Built off the open source project Osquery
Description: Looks for a file called dbutil_2_3.sys in multiple directories (Windows / Users directories). This was used to find out which systems had a vulnerable file associated to a Dell firmware vulnerability: https://www.dell.com/support/kbdoc/en-us/000186019/dsa-2021-088-dell-client-platform-security-update...
What The Data Shows: Provides back the filename and path it was found in.
SELECT filename,path FROM file WHERE path = "C:\Windows\Temp\dbutil_2_3.sys" OR path LIKE "C:\Users\%\AppData\Local\Temp\dbutil_2_3.sys";
Sexy updated (vulnerable) version from @jnelson
CASE WHEN COUNT(*) > 0 THEN "TRUE"
WHERE path = "C:\Windows\Temp\dbutil_2_3.sys"
OR path LIKE "C:\Users\%\AppData\Local\Temp\dbutil_2_3.sys";
> Requirement: Windows Systems
This is working great for me so far in our environment! Thanks!!
Thanks for this but quick question. When I run this from the search bar on the Investigate tab I receive the following error:
Your query is invalid. Ensure a value is included and slashes, colons, and spaces are manually escaped.
Should I be running this somewhere else?
Thanks in advance!
@knumata Underneath Investigation, there's Live Query > New Query
It runs it as an osquery on each system, ensure you are at CB version 3.5 and over or osquery can hang and cause some resource issues.
If you don't set a Policy or endpoint it runs against everything.
Excellent! Thank you. So if the vulnerability is not found the result of "0" or "No match" found is expected else file name and path are shown?
Correct, @cblizzard, well not whether the vulnerability is actually present, but if the file is there or not.
I tested it first on my system while not having the file, 'No Match', then I just created a file named dbutil_2_3.sys in one of those two directories and it says where it was matched.
Strange. I don't see a Live Query option. Is it possibly not available on Endpoint Standard?

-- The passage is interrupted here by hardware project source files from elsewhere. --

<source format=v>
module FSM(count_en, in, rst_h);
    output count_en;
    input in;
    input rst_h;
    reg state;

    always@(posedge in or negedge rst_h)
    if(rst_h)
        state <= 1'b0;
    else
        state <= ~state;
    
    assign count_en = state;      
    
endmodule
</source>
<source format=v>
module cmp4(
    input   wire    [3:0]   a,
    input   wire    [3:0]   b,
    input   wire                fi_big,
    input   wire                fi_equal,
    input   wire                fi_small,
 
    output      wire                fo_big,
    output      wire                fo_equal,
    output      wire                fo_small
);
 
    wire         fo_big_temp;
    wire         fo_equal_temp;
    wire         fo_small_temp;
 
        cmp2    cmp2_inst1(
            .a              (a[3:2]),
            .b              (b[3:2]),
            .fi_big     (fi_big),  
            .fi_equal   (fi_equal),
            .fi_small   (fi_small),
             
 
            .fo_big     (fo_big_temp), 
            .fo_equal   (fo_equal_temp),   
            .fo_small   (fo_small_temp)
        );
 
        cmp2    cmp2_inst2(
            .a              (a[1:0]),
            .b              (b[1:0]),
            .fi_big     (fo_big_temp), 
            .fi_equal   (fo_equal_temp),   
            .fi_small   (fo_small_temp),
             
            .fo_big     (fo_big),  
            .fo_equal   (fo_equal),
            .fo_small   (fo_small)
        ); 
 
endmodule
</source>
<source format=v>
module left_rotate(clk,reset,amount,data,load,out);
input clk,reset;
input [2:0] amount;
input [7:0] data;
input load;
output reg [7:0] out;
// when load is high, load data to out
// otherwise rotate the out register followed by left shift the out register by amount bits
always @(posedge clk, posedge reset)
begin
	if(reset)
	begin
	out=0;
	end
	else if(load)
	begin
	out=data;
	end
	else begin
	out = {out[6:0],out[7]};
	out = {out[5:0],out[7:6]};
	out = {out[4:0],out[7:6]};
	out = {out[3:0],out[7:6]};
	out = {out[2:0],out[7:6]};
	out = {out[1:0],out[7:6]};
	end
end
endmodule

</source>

@knumata Yes I believe it's a feature that you may have to pay for, in my opinion it's one of the best features they've added and I recommend it.

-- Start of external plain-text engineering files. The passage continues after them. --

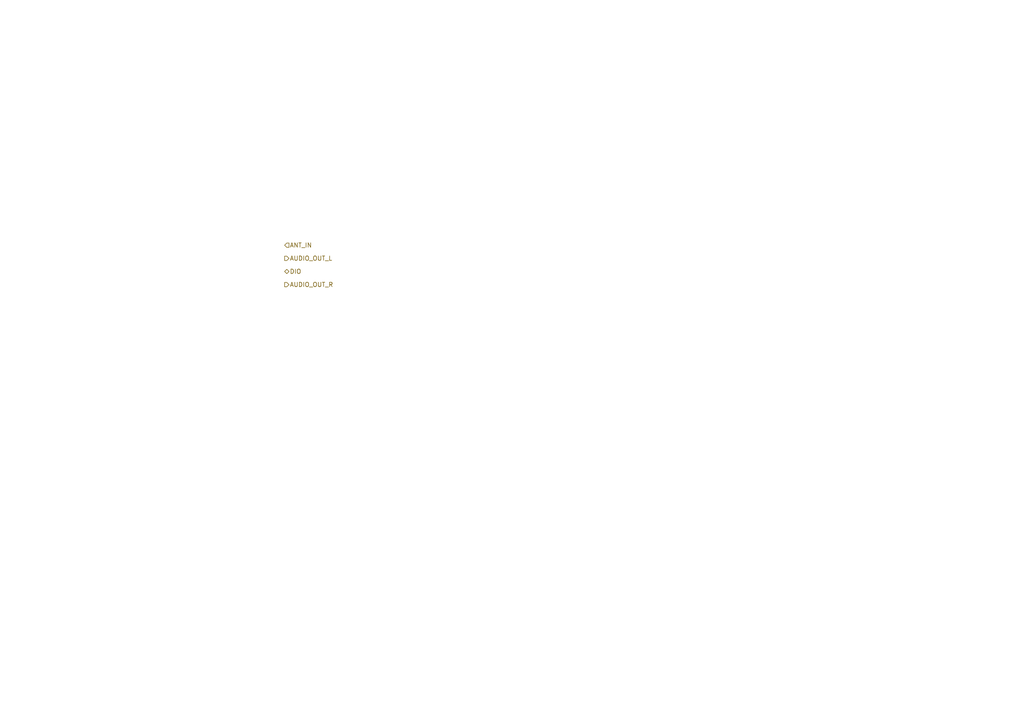
<source format=kicad_sch>
(kicad_sch
	(version 20231120)
	(generator "eeschema")
	(generator_version "8.0")
	(uuid "9f749681-747d-431e-a0a2-9cea735d15df")
	(paper "A4")
	(lib_symbols)
	(hierarchical_label "AUDIO_OUT_L"
		(shape output)
		(at 82.55 74.93 0)
		(fields_autoplaced yes)
		(effects
			(font
				(size 1.27 1.27)
			)
			(justify left)
		)
		(uuid "1afbc852-928c-46ba-9fee-dc76b3b58675")
	)
	(hierarchical_label "AUDIO_OUT_R"
		(shape output)
		(at 82.55 82.55 0)
		(fields_autoplaced yes)
		(effects
			(font
				(size 1.27 1.27)
			)
			(justify left)
		)
		(uuid "99b79fdf-bc66-4072-b8f0-10e3f0c1cd7b")
	)
	(hierarchical_label "DIO"
		(shape bidirectional)
		(at 82.55 78.74 0)
		(fields_autoplaced yes)
		(effects
			(font
				(size 1.27 1.27)
			)
			(justify left)
		)
		(uuid "bb6c12c9-c6b7-4ccc-b263-0a19e339c38b")
	)
	(hierarchical_label "ANT_IN"
		(shape input)
		(at 82.55 71.12 0)
		(fields_autoplaced yes)
		(effects
			(font
				(size 1.27 1.27)
			)
			(justify left)
		)
		(uuid "daeb091b-4ee0-4a13-8e9a-f818f5060325")
	)
)
</source>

We've been wanting to add osquery to all our systems, but were having issues with osquery on the Windows environment. CB seems to have got it down now.
@Justang Gotcha. Thanks for the replies!
Yes, Knumata it is called "Live Query" and I agree it is one of the best features for threat hunting.
@cblizzard Thanks! I'll reach out to our sales rep about the EDR upgrade.